Vendor to Watch: Tri Cascade
The “smart home” arena is full of grand ideas, but only advanced Internet of Things (IoT) components will make these homes truly smart. Tri Cascade Inc., a vendor developing smart thermostats, light switches, outlets, and more, pursues a slightly different path to delivering those components.
“You don’t want a smart home, you want a smart house,” says Max Li, president and CEO of Tri Cascade, based in Newport Beach, Calif. How is a “smart house” different from a “smart home?” Li explains: “You want the entire house to be a smart device, with the house and the IoT devices built together. It should be smart before you move in.”
Imagine you buy a home, and the previous owners had installed a variety of smart devices controlled through their Wi-Fi router. When you take possession, you discover they took their router with them. Are those smart devices suddenly worthless? How do you manage them? If Li has his way, you’ll be able to control the smart devices you inherit without a problem, because they’ll be part of the house, just like the plumbing and heating.
Li started as a builder in his native Taiwan, so he has a deep understanding of what builders need. “You can’t have only a single smart light switch,” he says, noting that many smart switches on the market today are built to control a single light. “You need both single-pole and triple-pole light switches, the ones used to control lights at the top and bottom of a stairway. You have to have dimmer switches, and lights that accept different bulbs. Smart outlets need to include 15 amp, 20 amp, and GFI versions. And so on.”
Moreover, building is a tradition-heavy industry that changes slowly, so new smart light switches and smart outlets must install exactly like the current versions and follow the same wiring patterns. Everything must adhere to the building codes for new construction as well. Li started digging into the details back in 2015.
“If you want smart cities, you first have to build smart houses and smart neighborhoods,” he says. Tri Cascade, along with some major IoT vendors, is involved in a pilot project right now. Details are under a nondisclosure agreement, so Li can’t divulge the other companies he’s working with, but there are only so many major telcos and networking and cloud vendors to choose from. Some details may be available in the third quarter, but the big reveal for consumers is timed for the 2019 Consumer Electronics Show next January.
Figuring It Out
Privacy concerns led Li to figure out a way to secure a home without cameras. Some Tri Cascade light switches include microphones and motion detectors. When a homeowner is known to be out of the house (based on the location of his or her smartphone), noise and motion sensors will be turned on to detect intruders. “Cameras belong on the outside of the house,” says Li.

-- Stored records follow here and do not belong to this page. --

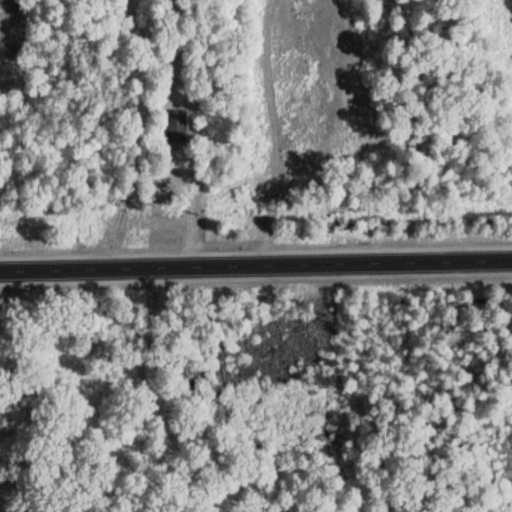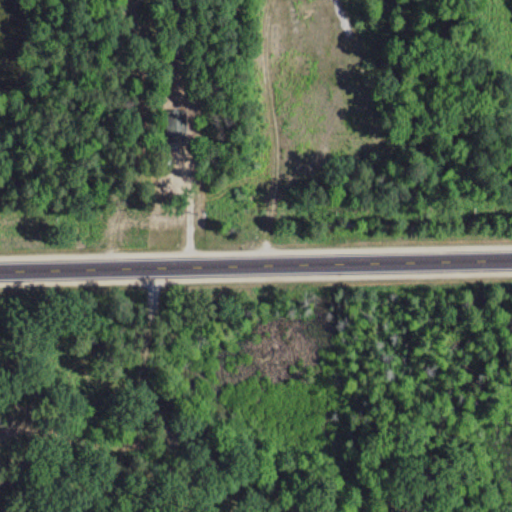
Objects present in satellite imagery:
road: (256, 266)
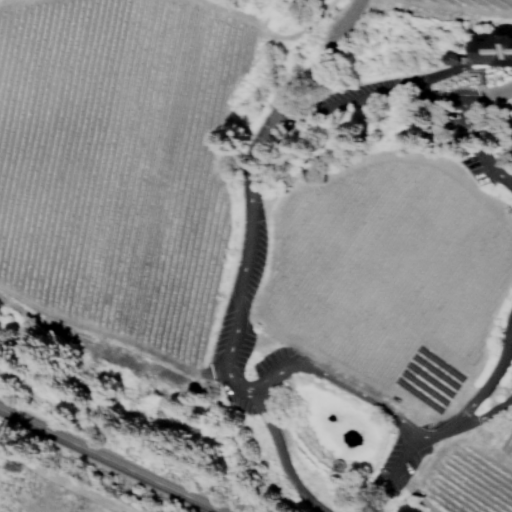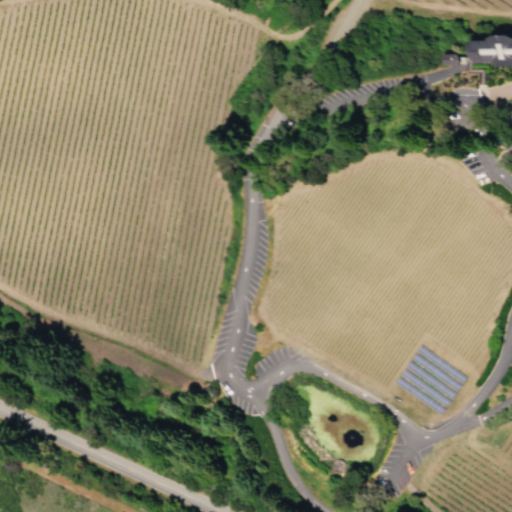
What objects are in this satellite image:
building: (488, 52)
building: (491, 53)
road: (318, 57)
road: (494, 95)
road: (484, 138)
road: (284, 458)
road: (110, 461)
road: (403, 479)
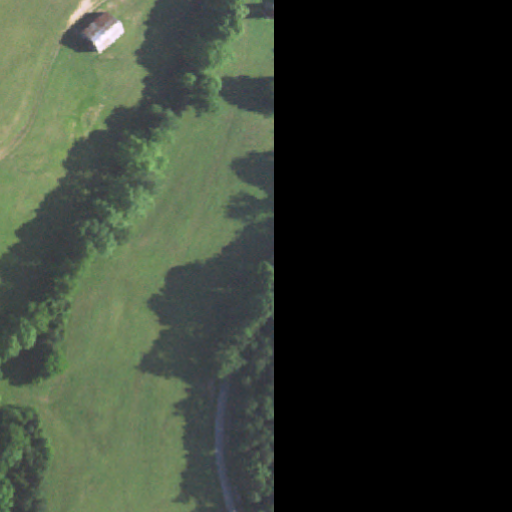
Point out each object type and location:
building: (292, 12)
building: (97, 37)
road: (414, 174)
road: (282, 253)
road: (420, 261)
building: (500, 390)
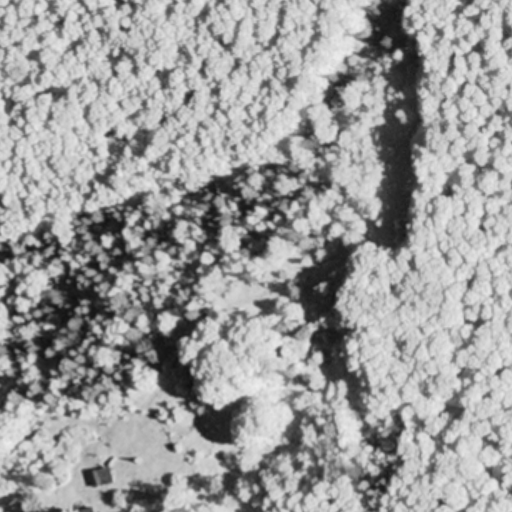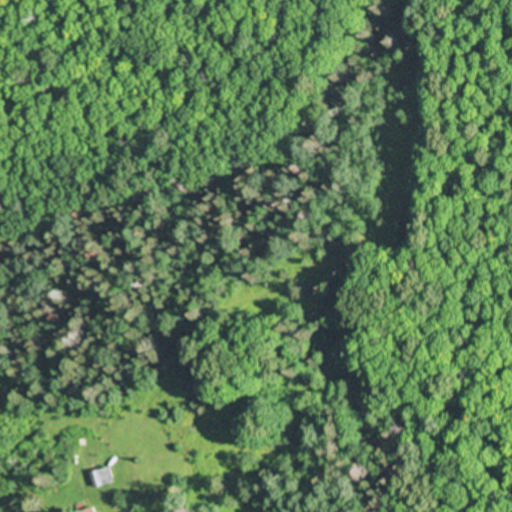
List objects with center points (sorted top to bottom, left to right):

In addition, in Li’s vision system control will be integrated. “Voice-over support will allow you to control your system from anywhere in the room by talking to any light switch,” he says. Support for Amazon’s Alexa virtual assistant is included, as is a mobile phone app.
Tri Cascade’s ThermoRing smart thermostat will act as the solution’s edge device, connecting it to the internet, and also serve as the Wi-Fi router and mesh network for other devices inside the home. Devices inside the smart house will run locally without cloud support. Using a SIM-based, low-cost 300k cell data modem, the system will upload status reports, log files, and operational details for analysis each night. Controller options include the smartphone app and the SKI-Q app that runs on an iPad.
Li’s next product will be a smart garage opener, and perhaps an IoT sprinkler system after that. Do we need automated sprinklers? If sensors are used, the lawn will be watered only when it needs it, explains Li. Broken sprinkler heads can be located by the unusually high amount of water used, and turned off to stop waste.
Intelligent locks and video doorbells have become popular add-on home security products, but Li wants to disrupt that business as well. “For new buildings, you can put components in the actual door itself,” he adds. “If we make it easier for them, builders can integrate IoT devices during construction.”